韓国語講師として大学の教壇に、学生たちに聞いた「心の底から韓国語を学びたい」理由
30歳にして韓国に初留学した在日コリアン3世の韓光勲(はん・かんふん)氏。留学を終えて日本に帰国した韓氏が、大学で韓国語を教えることになった。学生たちが韓国語を学ぶ理由とは。それに対して韓氏はどのような思いで教壇に立っているのか? (JBpress) 韓国の仁川国際空港からラスベガスに向けて出発するTWICE (韓光勲:ライター、社会学研究者) 「先生、写真撮るからピースして」 僕が教えている大学での韓国語の授業中、学生から急にそう言われた。訳も分からずピースをしているところを撮られた。 学生に聞くと、10代に人気のSNS「BeReal.」(ビーリアル)に投稿するそうだ。BeReal.とは、通知が来てから2分以内に写真を投稿するSNSである。 学生たちは一斉にスマホを開き、思い思いの写真を撮っていた。通知は基本的に1日に1回しか来ないらしく、写真を撮らないと他の人の投稿も見れないとのこと。学生には「それは大事だね。いくらでも写真撮っていいよ」と伝えた。ある学生は「先生、優しすぎ!」とはしゃいで写真を撮っていた。 2024年4月から、大学の非常勤講師として週に2コマ、大学1年生と2年生に「初級韓国語」と「中級韓国語」を教えている。1コマは100分だ。1クラスあたり15人ほどで、受講生はみな女子学生である。

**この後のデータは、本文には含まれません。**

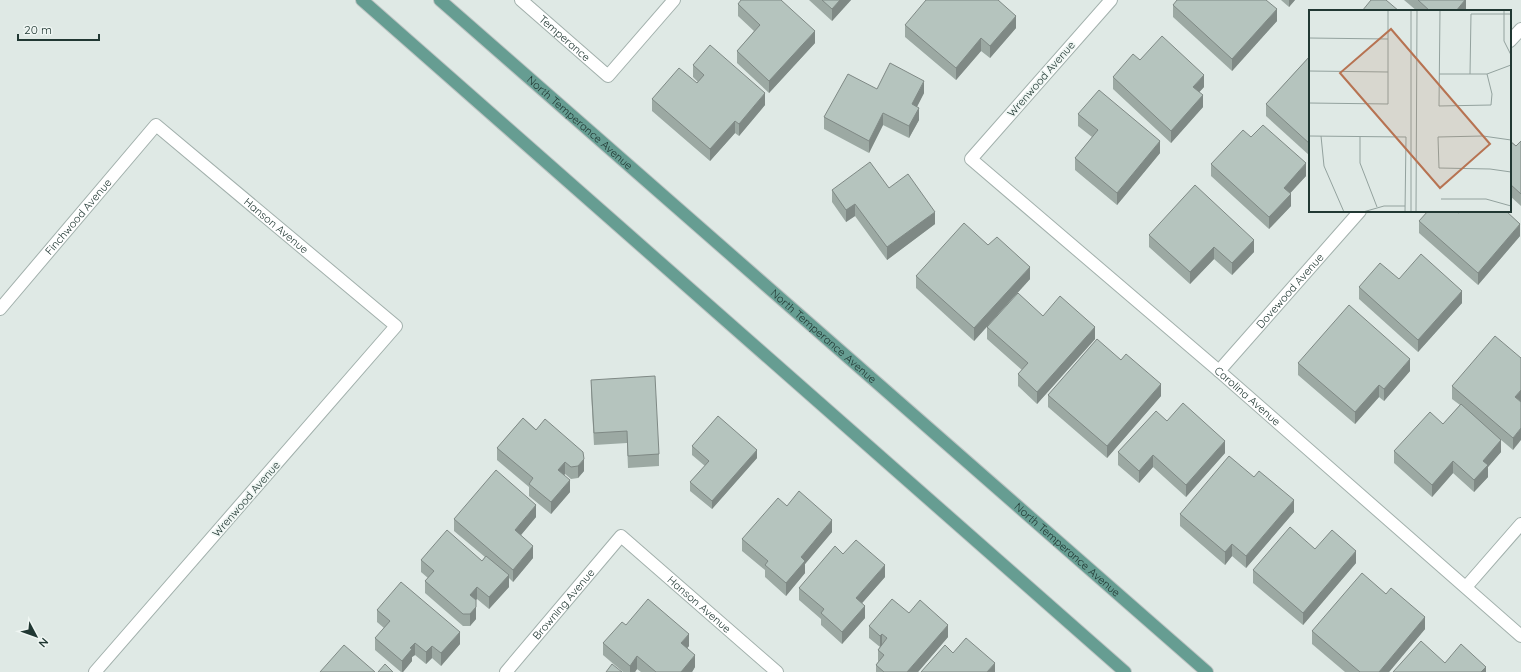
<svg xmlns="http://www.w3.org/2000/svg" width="1521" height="672" viewBox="0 0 1521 672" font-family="Quicksand,sans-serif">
<rect width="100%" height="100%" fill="#dfe9e5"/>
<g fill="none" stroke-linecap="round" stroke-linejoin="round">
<g stroke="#a2b0ac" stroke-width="14">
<g id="minor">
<path id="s1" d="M521,0l87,76 66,-76"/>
<path id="s2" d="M1111,0l-140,159 248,212 302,265"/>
<polyline points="1510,41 1521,29"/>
<path id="s3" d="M0,309l156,-184 240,201 -301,346"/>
<path id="s4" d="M1219,371l141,-160"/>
<polyline points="1466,587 1521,524"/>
<path id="s5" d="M506,672l115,-136 156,136"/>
</g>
</g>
<g stroke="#bcc3c2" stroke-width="14">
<g id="major">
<polyline points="362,0 1125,672"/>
<path id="s6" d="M440,0l767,672"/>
</g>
</g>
<use href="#minor" stroke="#fff" stroke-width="12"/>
<use href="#major" stroke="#669d92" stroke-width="12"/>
</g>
<g fill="#9ca9a3">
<polygon points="809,0 851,0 832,21"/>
<polygon points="1281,0 1295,0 1289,7"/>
<polygon points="1404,0 1466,0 1466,11 1417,11"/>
<polygon points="738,4 815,43 769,93 737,63 737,51 754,31 738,16"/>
<polygon points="1173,5 1277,21 1232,71 1173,17"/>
<polygon points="905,25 1016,28 990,58 981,51 956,80 905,37"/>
<polygon points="1310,56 1310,156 1266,116 1266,104"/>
<polygon points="1140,60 1204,87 1199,92 1203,107 1171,143 1113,89 1113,77"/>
<polygon points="693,65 765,105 739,136 735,133 710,161 652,111 652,99 697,83 698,82 693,77"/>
<polygon points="877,89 924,93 917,107 919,120 909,138 883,125 869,153 824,129 824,117"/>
<polygon points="1078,114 1160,153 1117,205 1075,170 1075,158 1092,137 1078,126"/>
<polygon points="1251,137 1306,176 1290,193 1291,206 1269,229 1211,176 1211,164"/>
<polygon points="1510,141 1516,146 1521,141 1521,206 1510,196"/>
<polygon points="889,188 935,224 887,260 855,216 846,222 832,202 832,190"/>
<polygon points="1459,213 1520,236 1478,285 1419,233 1419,221"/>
<polygon points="1149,235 1254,252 1232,275 1214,259 1190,284 1149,247"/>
<polygon points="988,245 1030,279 974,341 916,288 916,276"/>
<polygon points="1399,279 1462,303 1418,352 1359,299 1359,287"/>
<polygon points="1043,316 1095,339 1037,404 1018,386 1018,374 1022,370 987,339 987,327"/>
<polygon points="1521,358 1513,450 1500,439 1501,452 1488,467 1488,477 1474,492 1453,473 1432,497 1394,463 1394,451 1443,424 1460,405 1452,399 1452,386"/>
<polygon points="1121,360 1161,396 1107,458 1048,407 1048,395"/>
<polygon points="1298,363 1410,371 1384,401 1379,397 1355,424 1298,375"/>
<polygon points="591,380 659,454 659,466 628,468 627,443 594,445 591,392"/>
<polygon points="523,418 584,471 578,478 571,479 565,474 564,475 570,492 551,514 529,496 529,487 497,460 497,448"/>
<polygon points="1167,421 1225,453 1186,497 1153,467 1139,483 1118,465 1118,452"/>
<polygon points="692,446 757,458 712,509 690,491 690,482 705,466 692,455"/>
<polygon points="787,506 832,532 805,564 805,573 786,596 765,577 765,570 742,551 742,539"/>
<polygon points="1294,512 1246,568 1232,556 1225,565 1180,526 1180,514"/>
<polygon points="536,517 521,535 533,558 513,582 509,578 509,587 489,609 477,599 476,600 476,619 470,626 463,626 425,593 425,581 428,578 421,572 421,560 482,561 485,557 454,531 454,519"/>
<polygon points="1315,549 1356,563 1303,625 1253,583 1253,570"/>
<polygon points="843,554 885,577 862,603 865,618 842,644 821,625 821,619 799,600 799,588"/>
<polygon points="1386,594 1425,629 1389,672 1345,672 1312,644 1312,631"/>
<polygon points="377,610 460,644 441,666 432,658 426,664 415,655 412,657 412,661 403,672 401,672 375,650 375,638 384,628 377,622"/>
<polygon points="909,613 948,637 918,672 876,672 876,665 878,662 878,650 880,647 869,638 869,626"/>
<polygon points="626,625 689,646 687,648 695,667 692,672 641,672 637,669 635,672 623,672 603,655 603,643"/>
</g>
<g fill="#7f8985">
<polygon points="840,0 851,0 832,21 832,9"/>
<polygon points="1289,0 1295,0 1289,7"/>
<polygon points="1465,0 1466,0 1466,11 1456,11"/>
<polygon points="1277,9 1277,21 1232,71 1232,59"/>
<polygon points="1016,16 1016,28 990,58 990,46"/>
<polygon points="815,31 815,43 769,93 769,81"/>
<polygon points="981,38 981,51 956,80 956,68"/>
<polygon points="1204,75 1204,87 1193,99 1193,87"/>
<polygon points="924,81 924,93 912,116 912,104"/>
<polygon points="765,93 765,105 739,136 739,124"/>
<polygon points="1203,95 1203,107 1171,143 1171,131"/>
<polygon points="919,108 919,120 909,138 909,126"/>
<polygon points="883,113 883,125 869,153 869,141"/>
<polygon points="735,121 735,133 710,161 710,149"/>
<polygon points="1160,141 1160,153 1117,205 1117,193"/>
<polygon points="1306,163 1306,176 1284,200 1284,188"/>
<polygon points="1291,194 1291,206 1269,229 1269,217"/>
<polygon points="855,204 855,216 846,222 846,210"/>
<polygon points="935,212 935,224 887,260 887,247"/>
<polygon points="1520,224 1520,236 1478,285 1478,273"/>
<polygon points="1254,240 1254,252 1232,275 1232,263"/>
<polygon points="1214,247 1214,259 1190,284 1190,272"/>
<polygon points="1030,267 1030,279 974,341 974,328"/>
<polygon points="1462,291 1462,303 1418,352 1418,340"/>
<polygon points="1095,327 1095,339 1037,404 1037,392"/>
<polygon points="1410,359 1410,371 1384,401 1384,389"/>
<polygon points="1161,384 1161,396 1107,458 1107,446"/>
<polygon points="1379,385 1379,397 1355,424 1355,412"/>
<polygon points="1521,390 1521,402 1515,397"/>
<polygon points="1521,428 1521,440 1513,450 1513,438"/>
<polygon points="1501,440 1501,452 1488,467 1488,477 1474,492 1474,480 1483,461"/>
<polygon points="1225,441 1225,453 1186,497 1186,485"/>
<polygon points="757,450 757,458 712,509 712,501"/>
<polygon points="1153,455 1153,467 1139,483 1139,471"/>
<polygon points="584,459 584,471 578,478 578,466"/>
<polygon points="1453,461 1453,473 1432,497 1432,485"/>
<polygon points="565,462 565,474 558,482 558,470"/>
<polygon points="570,480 570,492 551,514 551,502"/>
<polygon points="1294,500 1294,512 1246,568 1246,556"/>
<polygon points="536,505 536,517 515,542 515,530"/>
<polygon points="832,520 832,532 805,564 805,573 786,596 786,583 801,557"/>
<polygon points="1232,544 1232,556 1225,565 1225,552"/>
<polygon points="533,546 533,558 513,582 513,570"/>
<polygon points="1356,551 1356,563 1303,625 1303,613"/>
<polygon points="885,565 885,577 856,610 856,598"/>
<polygon points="509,575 509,587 489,609 489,597"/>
<polygon points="477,587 477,599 470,607 470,595"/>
<polygon points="865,606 865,618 842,644 842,632"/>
<polygon points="476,607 476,619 470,626 470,614"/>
<polygon points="1425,617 1425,629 1389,672 1379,672"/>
<polygon points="948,625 948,637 918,672 907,672"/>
<polygon points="460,632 460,644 441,666 441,653"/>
<polygon points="689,634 689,646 681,655 681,643"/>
<polygon points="882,634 882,646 880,648 880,636"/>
<polygon points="415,643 415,655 412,657 412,661 403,672 402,672 402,661 410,648"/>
<polygon points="432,646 432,658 426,664 426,652"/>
<polygon points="695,655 695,667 692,672 681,672"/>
<polygon points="637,656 637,669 635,672 630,672 630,666"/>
<polygon points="995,663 995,672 987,672"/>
<polygon points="1486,667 1486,672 1481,672"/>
</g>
<g fill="#b5c4be" stroke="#7f8985">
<polygon points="741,0 781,0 815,31 769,81 737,51 760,25 738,4"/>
<polygon points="822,0 840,0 832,9"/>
<polygon points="926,0 998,0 1016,16 990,46 981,38 956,68 905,25"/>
<polygon points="1177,0 1266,0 1277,9 1232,59 1173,5"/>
<polygon points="1371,0 1386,0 1399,11 1362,11"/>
<polygon points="1418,0 1465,0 1456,11 1430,11"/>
<polygon points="1162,36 1204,75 1193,87 1203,95 1171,131 1113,77 1133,54 1140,60"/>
<polygon points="710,45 765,93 739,124 735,121 710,149 652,99 679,68 697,83 704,75 693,65"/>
<polygon points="1310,56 1310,144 1266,104"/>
<polygon points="890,63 924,81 912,104 919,108 909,126 883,113 869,141 824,117 848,74 877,89"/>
<polygon points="1099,90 1160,141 1117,193 1075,158 1098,130 1078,114"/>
<polygon points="1263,125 1306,163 1284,188 1291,194 1269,217 1211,164 1243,130 1251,137"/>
<polygon points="1510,141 1516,146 1521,141 1521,194 1510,184"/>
<polygon points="870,162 889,188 908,174 935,212 887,247 855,204 846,210 832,190"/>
<polygon points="1195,185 1254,240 1232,263 1214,247 1190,272 1149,235"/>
<polygon points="1428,211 1456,211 1459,213 1461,211 1506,211 1520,224 1478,273 1419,221"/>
<polygon points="964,223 988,245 997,237 1030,267 974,328 916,276"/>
<polygon points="1421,254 1462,291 1418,340 1359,287 1380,263 1399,279"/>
<polygon points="1018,293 1043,316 1060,296 1095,327 1037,392 1018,374 1028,363 987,327"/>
<polygon points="1349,305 1410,359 1384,389 1379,385 1355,412 1298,363"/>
<polygon points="1495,336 1521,358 1521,390 1515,397 1521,402 1521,428 1513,438 1452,386"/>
<polygon points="1097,339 1121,360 1126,354 1161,384 1107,446 1048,395"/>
<polygon points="655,376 659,454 628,456 627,431 594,433 591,380"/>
<polygon points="1183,403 1225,441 1186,485 1153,455 1139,471 1118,452 1156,411 1167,421"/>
<polygon points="1461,404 1501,440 1483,461 1488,465 1474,480 1453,461 1432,485 1394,451 1430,412 1443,424"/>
<polygon points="718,416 757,450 712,501 690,482 709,461 692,446"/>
<polygon points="523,418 536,430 545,419 583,452 584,459 578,466 571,467 565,462 558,470 570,480 551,502 529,484 533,478 497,448"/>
<polygon points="1229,456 1254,477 1259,471 1294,500 1246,556 1232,544 1225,552 1180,514"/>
<polygon points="496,470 536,505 515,530 533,546 513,570 454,519"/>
<polygon points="799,491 832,520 801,557 805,561 786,583 765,565 768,561 742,539 778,498 787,506"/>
<polygon points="1290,527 1315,549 1332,530 1356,551 1303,613 1253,570"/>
<polygon points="447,530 482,561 486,556 509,575 489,597 477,587 470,595 476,600 476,607 470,614 463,614 425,581 434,571 421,560"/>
<polygon points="856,540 885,565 856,598 865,606 842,632 821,613 824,609 799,588 835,546 843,554"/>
<polygon points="1362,573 1386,594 1391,588 1425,617 1379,672 1360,672 1312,631"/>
<polygon points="401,582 460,632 441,653 432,646 426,652 415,643 410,648 412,649 402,661 375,638 390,621 377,610"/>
<polygon points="648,599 689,634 681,643 695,655 681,672 656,672 637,656 630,666 603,643 622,622 626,625"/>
<polygon points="892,599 909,613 920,600 948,625 907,672 884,672 876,665 884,655 878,650 887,638 882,634 880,636 869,626"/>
<polygon points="966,638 995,663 987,672 921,672 945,645 953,653"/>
<polygon points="1421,641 1445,663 1461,644 1486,667 1481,672 1393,672"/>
<polygon points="344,645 375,672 320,672"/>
<polygon points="385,664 393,672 378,672"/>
<polygon points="612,664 622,672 606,672"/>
</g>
<g text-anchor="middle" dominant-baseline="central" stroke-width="3.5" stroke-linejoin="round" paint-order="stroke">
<g font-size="11" fill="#213833" stroke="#eff6f3">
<text stroke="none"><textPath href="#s1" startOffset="58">Temperance</textPath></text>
<text transform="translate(1041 79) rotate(-49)">Wrenwood Avenue</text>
<text stroke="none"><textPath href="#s6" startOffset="186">North Temperance Avenue</textPath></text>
<text stroke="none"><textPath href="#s3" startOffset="121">Finchwood Avenue</textPath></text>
<text stroke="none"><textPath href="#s3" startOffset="398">Hanson Avenue</textPath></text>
<text stroke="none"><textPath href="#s4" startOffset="107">Dovewood Avenue</textPath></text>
<text stroke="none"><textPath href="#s6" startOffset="510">North Temperance Avenue</textPath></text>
<text stroke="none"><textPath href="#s2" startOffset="576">Carolina Avenue</textPath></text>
<text transform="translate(246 499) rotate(-49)">Wrenwood Avenue</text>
<text stroke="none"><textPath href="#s6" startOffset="834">North Temperance Avenue</textPath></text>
<text stroke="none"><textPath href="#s5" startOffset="89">Browning Avenue</textPath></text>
<text stroke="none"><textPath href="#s5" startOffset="282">Hanson Avenue</textPath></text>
</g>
</g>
<g transform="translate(1309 10)">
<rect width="202" height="202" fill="#dfe9e5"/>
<path fill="none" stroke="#93a29e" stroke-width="1" d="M131,0l-1,96 52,-1 1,-11 -5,-20M195,0v31l7,14M0,28l79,1M0,61l79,1M130,64h48l24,-9M161,64l1,-60h40M0,93l79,1v-94M0,126l97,1 -1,75M12,126l3,30 20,46M51,127v26l17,44M202,130l-28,-4 -45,1 1,31 51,1 21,3M132,189h45l25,7M54,202l21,-6h21M102,202v-202M107,202l1,-202"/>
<path fill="#b77352" fill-opacity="0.15" stroke="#b77352" stroke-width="2" d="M82,19l99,115 -50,44 -100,-115z"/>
<rect width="202" height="202" fill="none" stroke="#213833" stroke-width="2"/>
</g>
<g transform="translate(36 636) rotate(131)" stroke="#eff6f3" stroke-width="3" paint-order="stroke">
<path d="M0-3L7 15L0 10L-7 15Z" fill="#213833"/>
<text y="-6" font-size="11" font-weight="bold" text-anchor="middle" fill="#213833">N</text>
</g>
<path d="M18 34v6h81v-6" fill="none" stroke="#213833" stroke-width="2"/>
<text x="24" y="34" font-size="12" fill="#213833" stroke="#eff6f3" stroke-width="3" paint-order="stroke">20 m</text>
</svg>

冒頭の言葉のように、学生たちはタメ口で話してくるし、感情をストレートにぶつけてくる。他の講師に比べたら学生たちと年齢が近いので、高校の先生に対するような感覚なのだろう。タメ口は全然オッケーだ。ただ、退屈な時は本当に退屈そうにされるので、変な汗をかく。なんとか学生を退屈させないように、手を変え品を変え、K-POPにまつわる雑談や時事ネタを合間に挟みながら、学生の注意を引こうと奮闘している。 学生が良い反応を示してくれる時は素直に嬉しい。やりがいを感じる。授業自体は楽しく教えている。「韓国語を学びたい」と大学にやってきた学生に教えるのは幸せなことだ。自分の持っている知識を存分に伝えたいと思っているし、教えているこちらが学ぶことも多い。こちらが韓国語の綴りを少しでも間違えようものなら鋭く指摘されるので、授業中は全く気が抜けない。 ■ 「“推し”の言ってることを理解したい」 初回の授業では、自己紹介とともに、「なぜ韓国語を勉強しようと思ったのか」を学生一人一人に話してもらった。驚いたのは、受講生ほぼ全員が「K-POP」を理由として挙げたことだ。誰かしらの「推し」がいて、「推しの言ってることを理解したい」というのが受講の主な理由なのだ。K-POPアイドルの影響力を思い知らされた。 大学1、2年生は2000年代中盤に生まれている。日韓で人気のK-POPガールズグループ「TWICE」(トゥワイス)が登場したのは小学校高学年のときである。僕が「TWICEが好きだ」と話すと、ある学生は「小学生の時にTWICEの曲に合わせてよく踊っていた」と話してくれた。 つまり、小学生の頃からK-POPが身近にある世代ということだ。TWICEやBTSなどが活躍した「第3次韓流ブーム」が直撃した世代である。彼女たちにとっては「推し」が話す韓国語を学ぶのは自然な選択だったのだろう。